Povo de pecadores, povo jubiloso

Povo de pecadores, povo jubiloso

“Vai primeiro reconciliar-te com o teu irmão.” (Mt5,24)

Estando a assembleia reunida, o sacerdote juntamente com os ministros encaminha-se para o altar, enquanto se canta o cântico de entrada. Este cântico marca o início da celebração, favorece a união dos fiéis na fé e introduz-lhes o espírito no mistério do tempo litúrgico. Chegado ao presbitério, o sacerdote saúda o altar que representa Cristo, inclinando-se profundamente diante dele. Em sinal de veneração, beija-o e, se for oportuno, incensa-o.

Terminado o cântico, o sacerdote e toda a assembleia, fazem sobre si próprios o sinal da cruz. Este sinal lembra-nos que pela cruz de Cristo nos aproximamos da Santíssima Trindade. Em seguida, pela saudação, retirada na sua maioria dos cumprimentos de São Paulo, o sacerdote faz sentir à comunidade reunida a presença do Senhor. Com esta saudação e a resposta da assembleia manifesta-se o mistério da Igreja reunida. O encontro eucarístico é conduzido unicamente pelo amor de Deus mas é também encontro com os irmãos.

Com esta expressão de fé comum e desejo de estar com o Senhor, o sacerdote convida toda a assembleia, a, em silêncio, reconhecer-se pecadora e necessitada da misericórdia de Deus. Todos  a pedem em forma de ato de contrição: Confesso a Deus Todo-Poderoso...Segue-se a absolvição do sacerdote, pode ser substituído pela aspersão da água, que nos convida a recordar o compromisso assumido pelo batismo e pedirmos para sermos purificados. Como parte do ato penitencial, também é possível cantar o Kyrie eleison: com esta antiga expressão grega, aclamamos o Senhor, imploramos a sua misericórdia.

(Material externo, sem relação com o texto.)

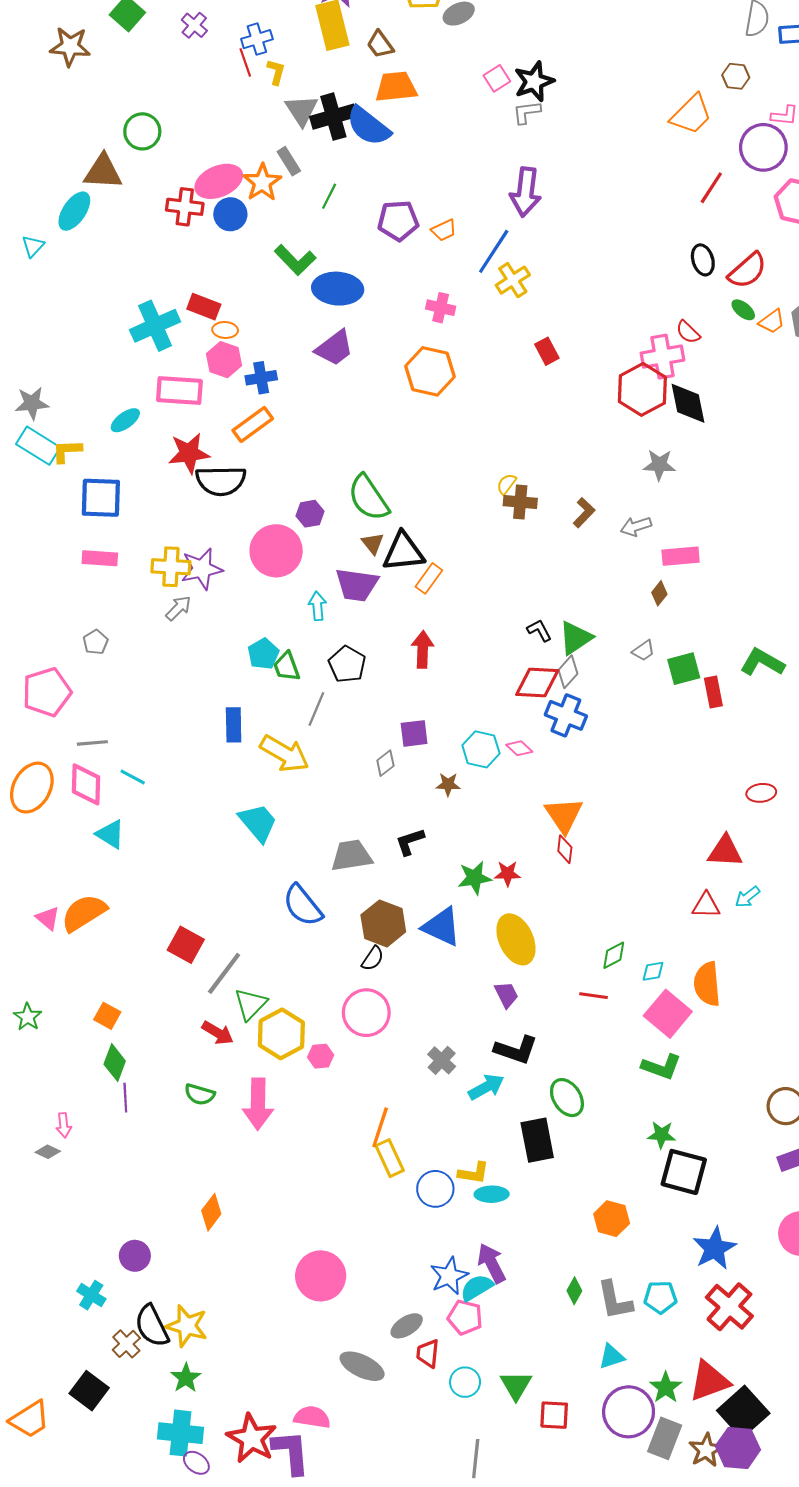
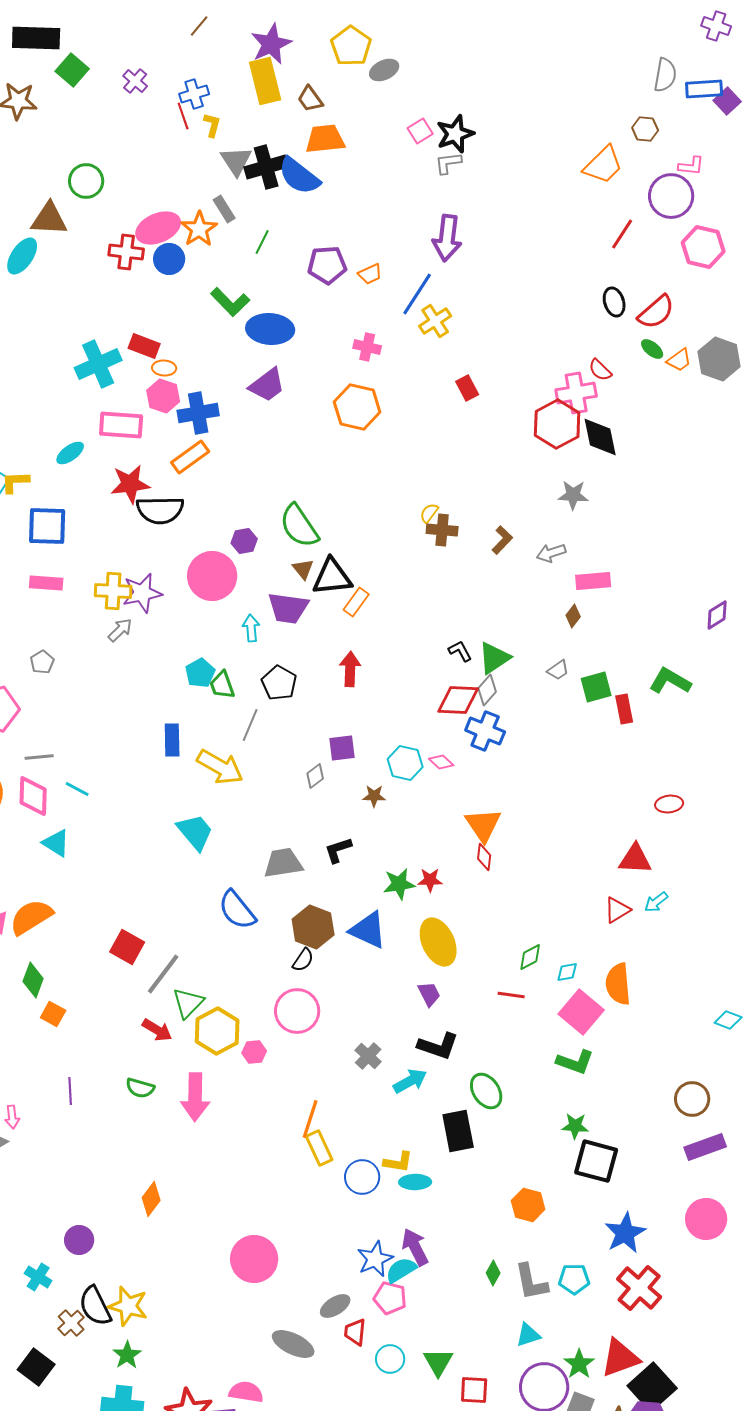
blue cross: (261, 378) -> (198, 413), size x1.4
red triangle: (706, 905) -> (617, 910), turned -32
green diamond: (115, 1063) -> (33, 980), moved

O Glória é um antiquíssimo e venerável hino com que a Igreja glorifica e suplica a Deus e ao Cordeiro. O início deste hino - “Glória a Deus nas alturas” - retoma o cântico dos Anjos no nascimento de Jesus em Belém, anúncio jubiloso do abraço entre céu e terra. É um louvor às três pessoas da Santíssima Trindade, cantado ou recitado nas Missas dominicais, solenidades ou nas festas dos santos. No tempo do Advento e Quaresma não se reza nem se canta o Glória.

Em seguida, na Oração “Coleta” mediante o convite “oremos”, o sacerdote convida a assembleia a recolher-se com ele num momento de silêncio, para tomar consciência da presença de Deus e fazer emergir, no coração de cada um, as intenções pessoais com as quais participa na Missa.